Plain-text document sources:
- Opening Delimiter -
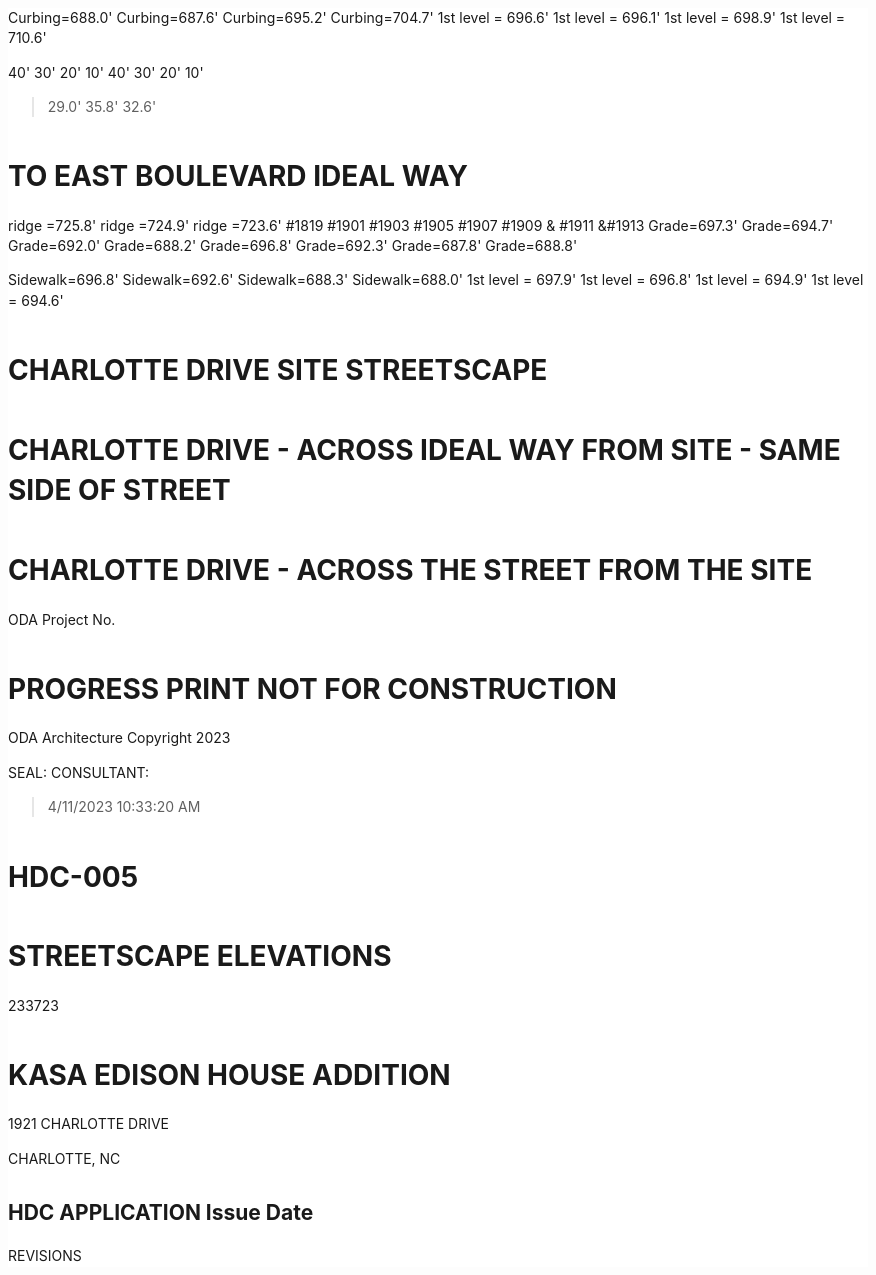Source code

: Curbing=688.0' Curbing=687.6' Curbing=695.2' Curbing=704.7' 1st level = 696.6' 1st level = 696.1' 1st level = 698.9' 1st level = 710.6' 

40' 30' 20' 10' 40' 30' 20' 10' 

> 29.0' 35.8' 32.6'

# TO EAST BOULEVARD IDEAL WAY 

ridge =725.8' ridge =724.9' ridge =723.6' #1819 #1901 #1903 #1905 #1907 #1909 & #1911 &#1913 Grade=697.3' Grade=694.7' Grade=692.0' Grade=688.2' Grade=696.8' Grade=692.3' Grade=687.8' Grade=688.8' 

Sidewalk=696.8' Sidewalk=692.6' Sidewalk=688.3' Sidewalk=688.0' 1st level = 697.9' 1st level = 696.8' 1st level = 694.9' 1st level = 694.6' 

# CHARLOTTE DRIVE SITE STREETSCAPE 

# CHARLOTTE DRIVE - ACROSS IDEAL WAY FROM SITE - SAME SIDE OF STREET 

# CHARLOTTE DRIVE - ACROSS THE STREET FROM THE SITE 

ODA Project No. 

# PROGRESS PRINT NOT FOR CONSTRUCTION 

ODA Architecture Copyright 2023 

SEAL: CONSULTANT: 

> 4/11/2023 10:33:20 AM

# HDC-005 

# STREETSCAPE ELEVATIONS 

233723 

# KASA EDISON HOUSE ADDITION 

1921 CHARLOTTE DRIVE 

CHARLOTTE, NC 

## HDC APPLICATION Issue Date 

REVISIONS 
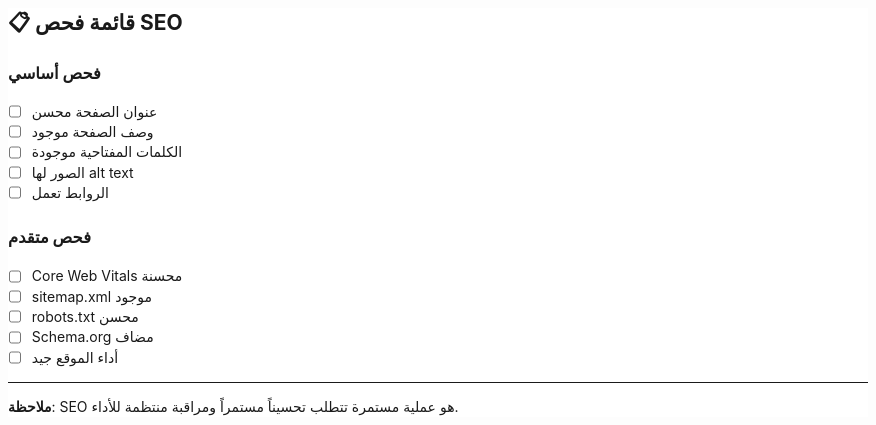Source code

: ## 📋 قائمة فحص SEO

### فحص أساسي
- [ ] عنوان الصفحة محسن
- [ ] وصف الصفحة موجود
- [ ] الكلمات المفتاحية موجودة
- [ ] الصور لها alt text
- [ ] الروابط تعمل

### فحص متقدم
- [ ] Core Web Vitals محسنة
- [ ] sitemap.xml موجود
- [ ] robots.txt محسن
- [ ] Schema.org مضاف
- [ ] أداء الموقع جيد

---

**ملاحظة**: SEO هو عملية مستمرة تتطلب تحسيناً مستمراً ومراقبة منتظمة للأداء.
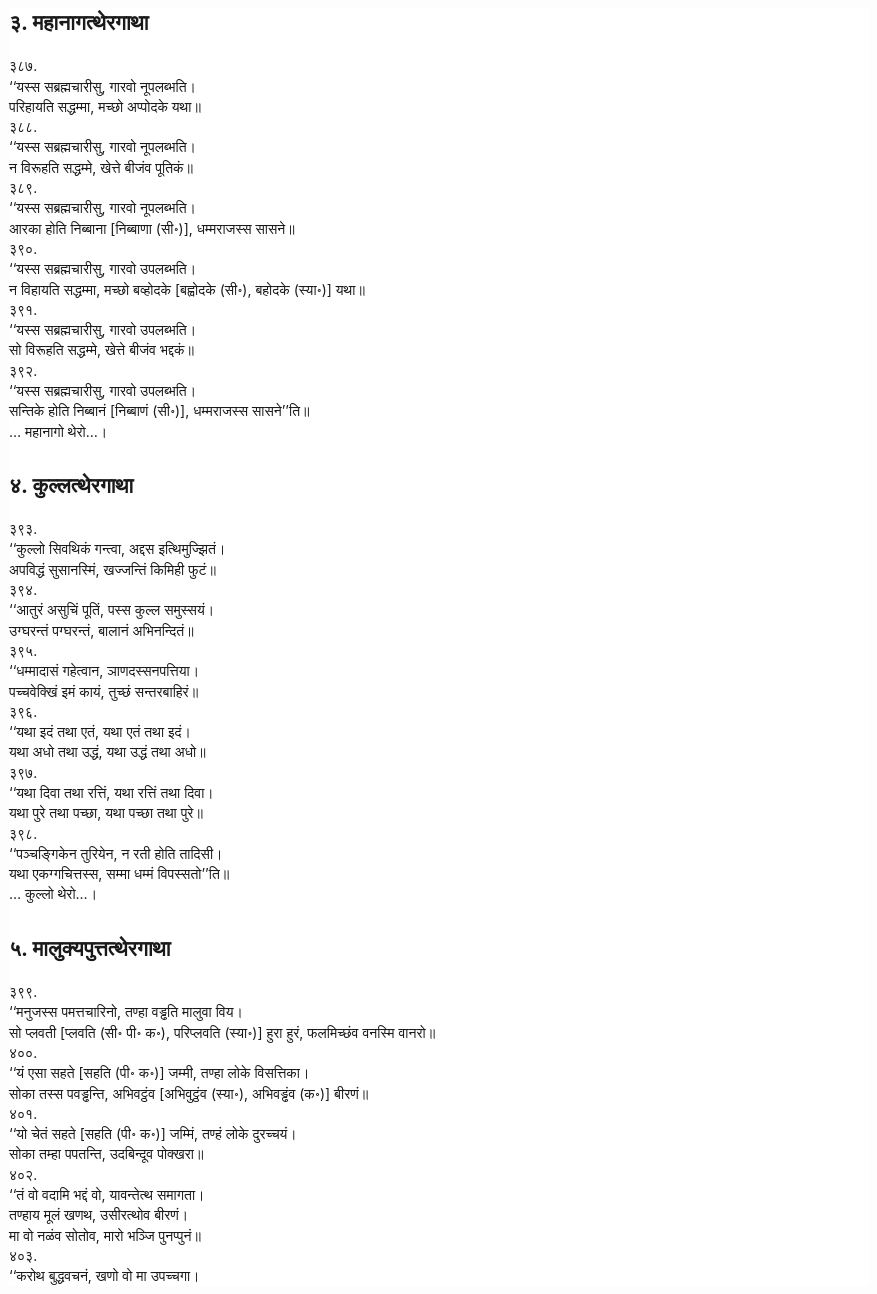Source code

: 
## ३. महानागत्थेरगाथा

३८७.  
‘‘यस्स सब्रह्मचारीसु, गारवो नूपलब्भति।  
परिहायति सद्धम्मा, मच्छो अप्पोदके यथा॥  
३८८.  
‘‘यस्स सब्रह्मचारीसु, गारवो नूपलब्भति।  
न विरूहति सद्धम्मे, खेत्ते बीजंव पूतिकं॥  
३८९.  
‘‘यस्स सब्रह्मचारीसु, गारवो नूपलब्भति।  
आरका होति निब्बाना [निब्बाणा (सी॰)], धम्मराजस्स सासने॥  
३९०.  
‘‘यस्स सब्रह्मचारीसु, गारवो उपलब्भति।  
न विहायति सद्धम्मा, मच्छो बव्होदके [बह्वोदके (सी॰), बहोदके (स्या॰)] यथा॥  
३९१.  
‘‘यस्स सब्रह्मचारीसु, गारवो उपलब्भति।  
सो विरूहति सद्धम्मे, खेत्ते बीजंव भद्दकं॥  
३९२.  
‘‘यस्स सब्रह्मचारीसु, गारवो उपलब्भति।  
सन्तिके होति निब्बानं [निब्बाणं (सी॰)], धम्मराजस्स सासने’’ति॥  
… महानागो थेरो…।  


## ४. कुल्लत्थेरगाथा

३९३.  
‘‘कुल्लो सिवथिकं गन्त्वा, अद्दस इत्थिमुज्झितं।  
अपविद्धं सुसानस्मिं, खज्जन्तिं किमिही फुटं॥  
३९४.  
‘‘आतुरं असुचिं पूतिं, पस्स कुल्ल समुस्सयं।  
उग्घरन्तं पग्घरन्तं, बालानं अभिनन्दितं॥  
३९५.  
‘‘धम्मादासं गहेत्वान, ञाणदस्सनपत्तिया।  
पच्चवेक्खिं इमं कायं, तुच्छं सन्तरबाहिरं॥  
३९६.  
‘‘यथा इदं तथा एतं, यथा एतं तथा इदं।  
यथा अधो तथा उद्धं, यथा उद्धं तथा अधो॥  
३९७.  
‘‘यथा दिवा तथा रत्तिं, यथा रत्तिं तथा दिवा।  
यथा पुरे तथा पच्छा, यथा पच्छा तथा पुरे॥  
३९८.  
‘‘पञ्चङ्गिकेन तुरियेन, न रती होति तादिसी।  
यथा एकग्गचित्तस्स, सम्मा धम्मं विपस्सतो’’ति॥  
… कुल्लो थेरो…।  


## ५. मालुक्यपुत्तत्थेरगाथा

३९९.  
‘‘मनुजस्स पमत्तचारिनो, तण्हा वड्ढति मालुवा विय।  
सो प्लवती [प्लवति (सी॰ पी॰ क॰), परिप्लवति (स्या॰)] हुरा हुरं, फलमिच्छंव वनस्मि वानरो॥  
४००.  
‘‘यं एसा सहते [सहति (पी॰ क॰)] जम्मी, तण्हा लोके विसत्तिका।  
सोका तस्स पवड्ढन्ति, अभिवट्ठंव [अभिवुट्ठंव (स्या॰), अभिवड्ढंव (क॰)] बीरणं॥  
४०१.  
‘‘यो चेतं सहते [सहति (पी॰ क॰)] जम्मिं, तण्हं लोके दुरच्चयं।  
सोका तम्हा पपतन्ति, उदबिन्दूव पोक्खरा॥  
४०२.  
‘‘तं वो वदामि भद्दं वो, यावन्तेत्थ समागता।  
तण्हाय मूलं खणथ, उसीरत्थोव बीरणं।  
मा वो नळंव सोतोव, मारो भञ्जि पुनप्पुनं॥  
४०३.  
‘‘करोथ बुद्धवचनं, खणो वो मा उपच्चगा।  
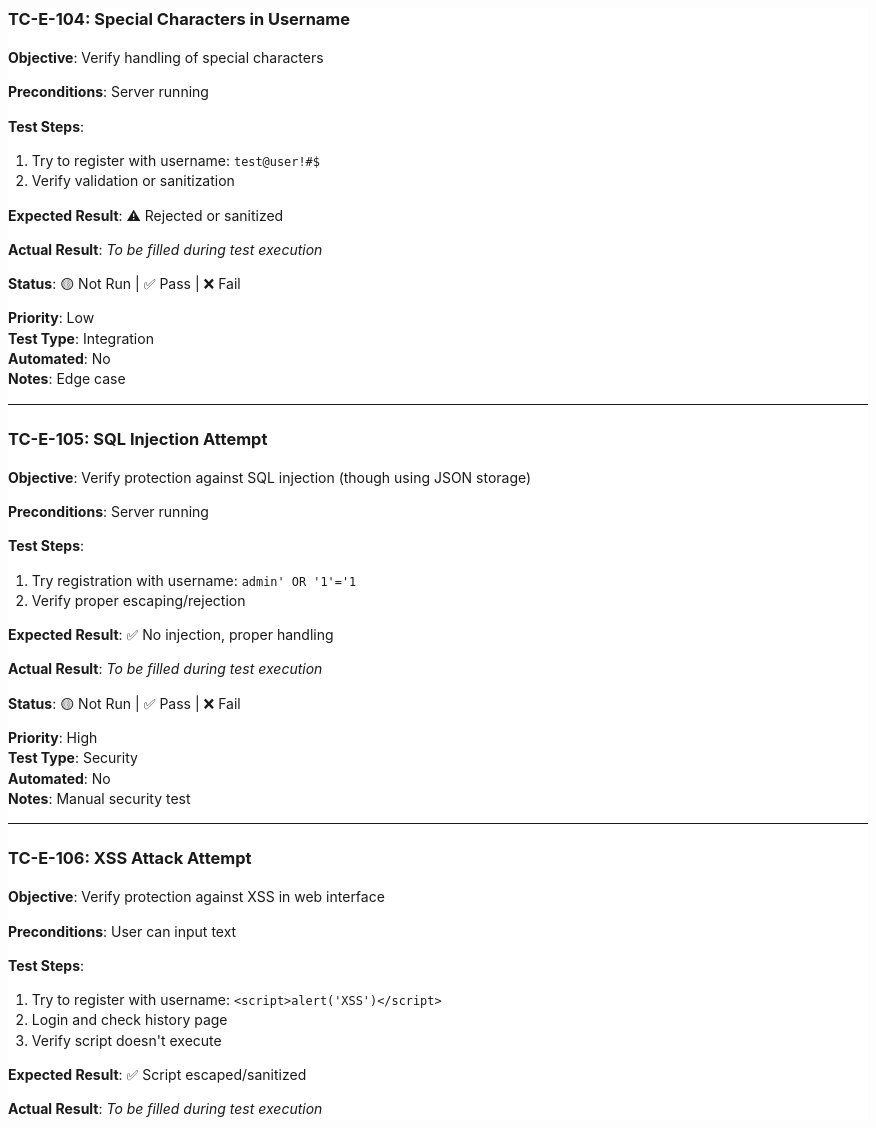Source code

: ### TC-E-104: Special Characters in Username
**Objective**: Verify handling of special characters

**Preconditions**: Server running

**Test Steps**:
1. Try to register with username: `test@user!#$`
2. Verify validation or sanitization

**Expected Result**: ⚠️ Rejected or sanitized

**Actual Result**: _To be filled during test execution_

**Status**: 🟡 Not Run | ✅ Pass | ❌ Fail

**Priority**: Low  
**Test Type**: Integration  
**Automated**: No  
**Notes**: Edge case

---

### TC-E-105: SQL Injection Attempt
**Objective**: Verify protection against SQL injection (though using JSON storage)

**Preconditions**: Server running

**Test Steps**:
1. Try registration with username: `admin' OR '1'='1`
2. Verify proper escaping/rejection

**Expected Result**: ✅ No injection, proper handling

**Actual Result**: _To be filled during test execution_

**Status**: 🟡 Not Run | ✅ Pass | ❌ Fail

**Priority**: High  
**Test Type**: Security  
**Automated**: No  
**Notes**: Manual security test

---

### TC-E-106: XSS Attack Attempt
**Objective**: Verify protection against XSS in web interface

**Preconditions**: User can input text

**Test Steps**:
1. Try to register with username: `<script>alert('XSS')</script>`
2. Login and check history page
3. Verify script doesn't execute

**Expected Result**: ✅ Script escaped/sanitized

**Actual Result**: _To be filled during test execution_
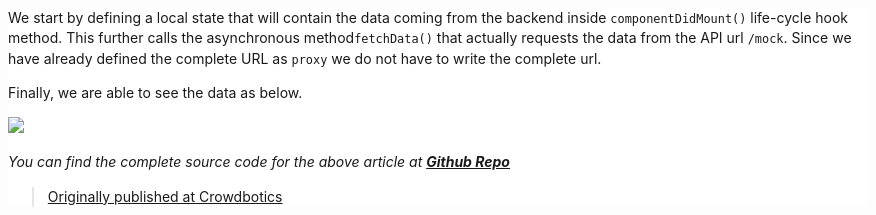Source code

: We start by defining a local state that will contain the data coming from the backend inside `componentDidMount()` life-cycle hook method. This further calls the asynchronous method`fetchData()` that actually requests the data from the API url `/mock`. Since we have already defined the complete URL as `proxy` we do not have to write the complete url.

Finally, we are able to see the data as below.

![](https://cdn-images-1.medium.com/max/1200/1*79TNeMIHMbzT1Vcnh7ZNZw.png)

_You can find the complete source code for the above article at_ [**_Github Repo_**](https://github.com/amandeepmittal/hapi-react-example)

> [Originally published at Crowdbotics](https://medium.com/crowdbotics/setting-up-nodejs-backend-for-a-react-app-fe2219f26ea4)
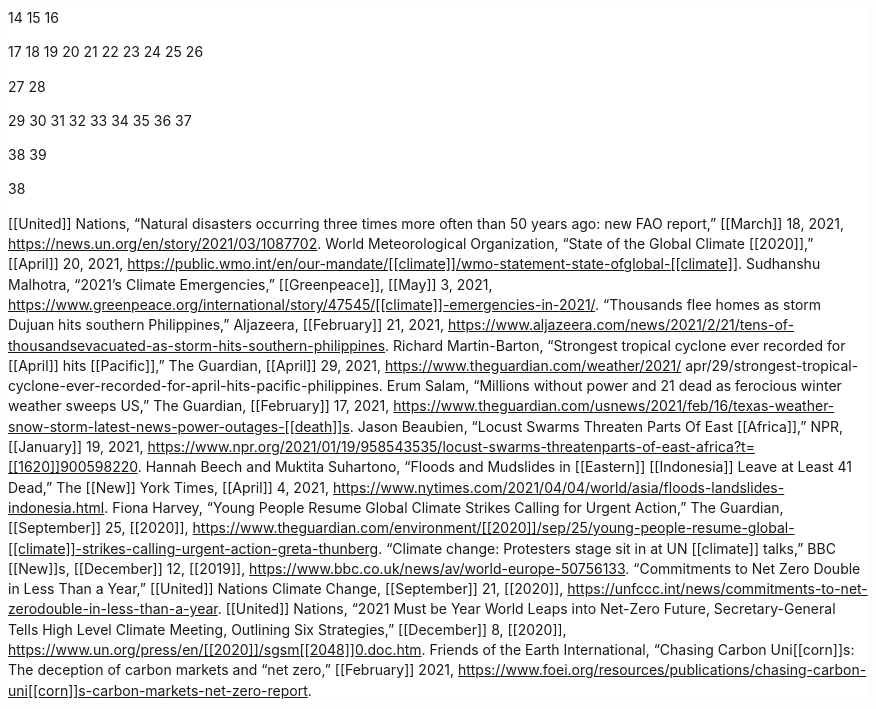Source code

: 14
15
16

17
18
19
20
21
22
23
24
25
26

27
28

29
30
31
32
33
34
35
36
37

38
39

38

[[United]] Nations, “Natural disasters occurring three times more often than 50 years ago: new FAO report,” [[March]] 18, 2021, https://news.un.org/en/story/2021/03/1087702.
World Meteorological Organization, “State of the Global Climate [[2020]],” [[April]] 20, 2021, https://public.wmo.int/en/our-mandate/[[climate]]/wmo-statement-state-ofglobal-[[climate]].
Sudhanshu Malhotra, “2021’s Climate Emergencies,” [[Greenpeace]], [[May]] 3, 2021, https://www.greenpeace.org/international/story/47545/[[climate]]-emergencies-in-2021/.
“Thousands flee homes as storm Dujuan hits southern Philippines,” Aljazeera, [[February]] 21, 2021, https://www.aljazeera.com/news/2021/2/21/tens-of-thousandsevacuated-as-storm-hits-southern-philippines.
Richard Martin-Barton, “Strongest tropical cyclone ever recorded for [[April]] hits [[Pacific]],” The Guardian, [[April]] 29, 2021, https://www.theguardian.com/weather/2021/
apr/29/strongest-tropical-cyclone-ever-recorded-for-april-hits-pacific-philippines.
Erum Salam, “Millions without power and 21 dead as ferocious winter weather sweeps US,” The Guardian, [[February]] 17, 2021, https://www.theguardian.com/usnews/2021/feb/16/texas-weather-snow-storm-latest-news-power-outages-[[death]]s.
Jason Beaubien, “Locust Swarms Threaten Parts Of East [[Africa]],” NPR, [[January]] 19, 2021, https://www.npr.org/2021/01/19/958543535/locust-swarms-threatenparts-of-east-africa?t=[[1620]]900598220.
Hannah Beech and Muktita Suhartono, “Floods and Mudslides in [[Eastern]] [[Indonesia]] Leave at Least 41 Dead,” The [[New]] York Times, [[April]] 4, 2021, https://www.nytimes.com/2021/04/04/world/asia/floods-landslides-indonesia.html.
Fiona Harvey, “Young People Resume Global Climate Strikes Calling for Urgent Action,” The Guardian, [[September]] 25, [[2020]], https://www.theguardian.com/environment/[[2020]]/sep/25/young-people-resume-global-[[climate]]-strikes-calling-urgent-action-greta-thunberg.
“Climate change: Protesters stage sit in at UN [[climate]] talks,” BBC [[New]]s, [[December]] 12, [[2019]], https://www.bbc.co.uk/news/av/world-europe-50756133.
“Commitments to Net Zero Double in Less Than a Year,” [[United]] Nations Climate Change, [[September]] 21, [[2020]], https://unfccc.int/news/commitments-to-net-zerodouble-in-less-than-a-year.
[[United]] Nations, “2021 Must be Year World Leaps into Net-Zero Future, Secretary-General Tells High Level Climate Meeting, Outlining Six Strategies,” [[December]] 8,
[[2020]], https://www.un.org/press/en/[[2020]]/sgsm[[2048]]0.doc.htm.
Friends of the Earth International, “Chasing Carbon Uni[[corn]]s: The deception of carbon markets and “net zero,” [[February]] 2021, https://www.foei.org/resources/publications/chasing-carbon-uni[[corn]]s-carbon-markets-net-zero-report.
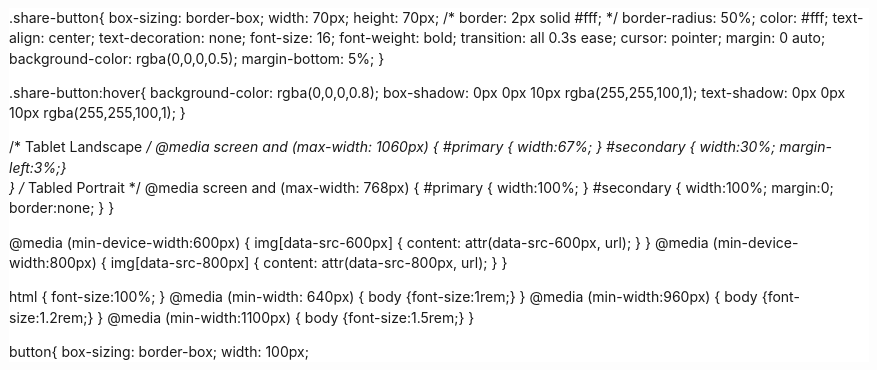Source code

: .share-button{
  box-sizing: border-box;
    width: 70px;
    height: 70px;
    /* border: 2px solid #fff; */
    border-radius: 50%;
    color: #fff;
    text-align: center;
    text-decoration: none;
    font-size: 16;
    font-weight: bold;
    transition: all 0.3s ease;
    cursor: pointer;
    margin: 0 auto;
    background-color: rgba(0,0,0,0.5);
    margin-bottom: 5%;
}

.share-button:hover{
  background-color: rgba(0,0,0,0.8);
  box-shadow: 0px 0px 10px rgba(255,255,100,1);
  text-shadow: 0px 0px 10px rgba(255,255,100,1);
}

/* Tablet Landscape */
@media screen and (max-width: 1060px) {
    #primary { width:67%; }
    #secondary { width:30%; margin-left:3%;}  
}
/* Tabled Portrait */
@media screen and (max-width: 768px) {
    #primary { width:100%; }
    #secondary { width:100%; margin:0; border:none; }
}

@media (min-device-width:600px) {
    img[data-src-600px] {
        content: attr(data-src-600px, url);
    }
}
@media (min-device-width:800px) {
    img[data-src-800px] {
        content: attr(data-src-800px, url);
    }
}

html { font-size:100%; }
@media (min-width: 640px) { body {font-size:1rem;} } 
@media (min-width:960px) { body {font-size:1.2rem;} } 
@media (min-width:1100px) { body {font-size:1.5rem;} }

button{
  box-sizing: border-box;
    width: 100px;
- Closing Delimiter -
Lay out the lines from the start of the listing up to and including the line with "# TO EAST BOULEVARD IDEAL WAY" as a JSON list of strings, one string per line, with blank lines left out. Leave the pictures out of the answer.

[
  "Source code",
  ": Curbing=688.0' Curbing=687.6' Curbing=695.2' Curbing=704.7' 1st level = 696.6' 1st level = 696.1' 1st level = 698.9' 1st level = 710.6' ",
  "40' 30' 20' 10' 40' 30' 20' 10' ",
  "> 29.0' 35.8' 32.6'",
  "# TO EAST BOULEVARD IDEAL WAY "
]